== Directive ==
If the records below hold pictures, omit them, and print exactly the lines from the first line through the line containing "veamos datos aún", inclusive.

== Materials provided ==
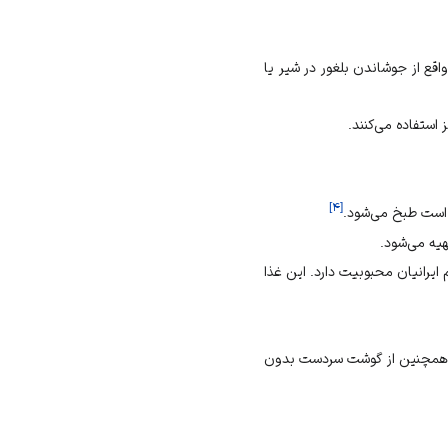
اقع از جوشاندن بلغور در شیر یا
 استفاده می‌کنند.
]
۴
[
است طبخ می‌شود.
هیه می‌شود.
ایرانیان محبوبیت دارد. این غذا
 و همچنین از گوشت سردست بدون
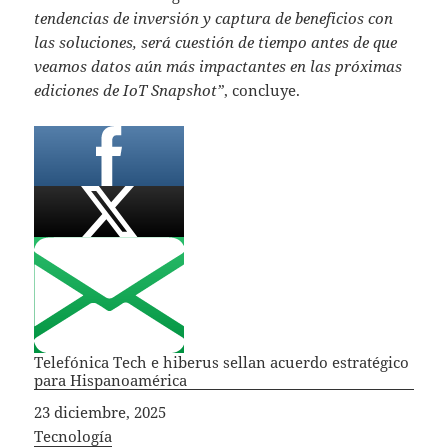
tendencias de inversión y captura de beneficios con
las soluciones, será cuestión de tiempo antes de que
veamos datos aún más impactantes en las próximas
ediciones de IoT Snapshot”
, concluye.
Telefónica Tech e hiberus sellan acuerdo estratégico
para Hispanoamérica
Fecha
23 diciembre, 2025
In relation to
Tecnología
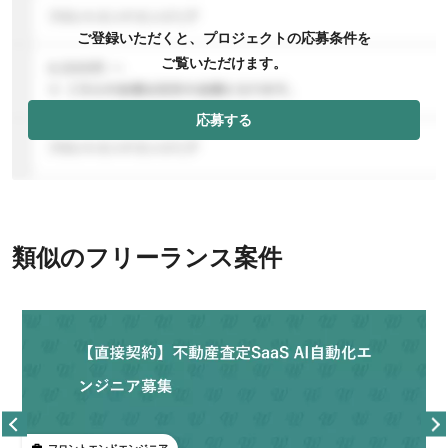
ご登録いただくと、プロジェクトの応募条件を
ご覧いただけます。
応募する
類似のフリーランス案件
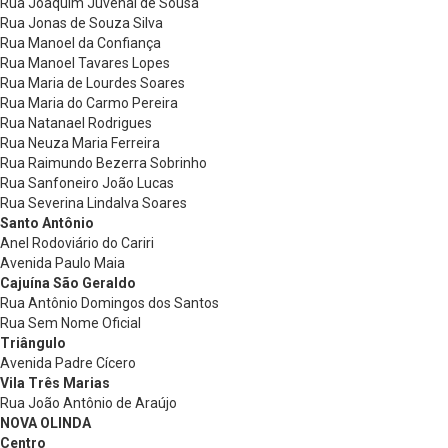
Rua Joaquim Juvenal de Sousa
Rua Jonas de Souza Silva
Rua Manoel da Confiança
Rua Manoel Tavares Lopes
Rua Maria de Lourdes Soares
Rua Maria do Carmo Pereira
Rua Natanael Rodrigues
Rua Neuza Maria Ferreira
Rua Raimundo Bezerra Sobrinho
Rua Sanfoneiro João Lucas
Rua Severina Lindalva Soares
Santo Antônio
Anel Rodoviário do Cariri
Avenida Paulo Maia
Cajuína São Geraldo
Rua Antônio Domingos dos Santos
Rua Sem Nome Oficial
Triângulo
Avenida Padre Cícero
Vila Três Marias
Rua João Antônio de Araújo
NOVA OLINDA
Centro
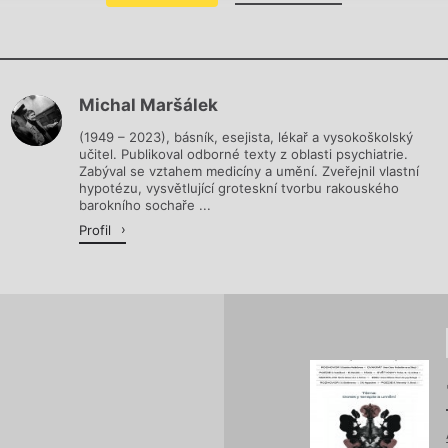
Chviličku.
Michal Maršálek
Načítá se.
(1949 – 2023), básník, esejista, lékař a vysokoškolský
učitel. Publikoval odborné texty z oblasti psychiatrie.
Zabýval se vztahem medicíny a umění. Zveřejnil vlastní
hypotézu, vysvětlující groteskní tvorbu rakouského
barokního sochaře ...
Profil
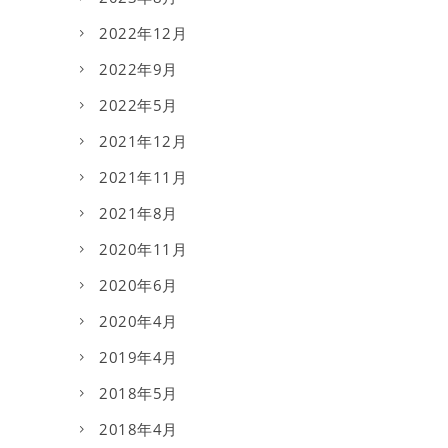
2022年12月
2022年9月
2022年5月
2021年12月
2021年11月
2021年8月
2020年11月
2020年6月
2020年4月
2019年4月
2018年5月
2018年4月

== Exercise answer ==
اقع از جوشاندن بلغور در شیر یا
 استفاده می‌کنند.
]
۴
[
است طبخ می‌شود.
هیه می‌شود.
ایرانیان محبوبیت دارد. این غذا
 و همچنین از گوشت سردست بدون
tendencias de inversión y captura de beneficios con
las soluciones, será cuestión de tiempo antes de que
veamos datos aún más impactantes en las próximas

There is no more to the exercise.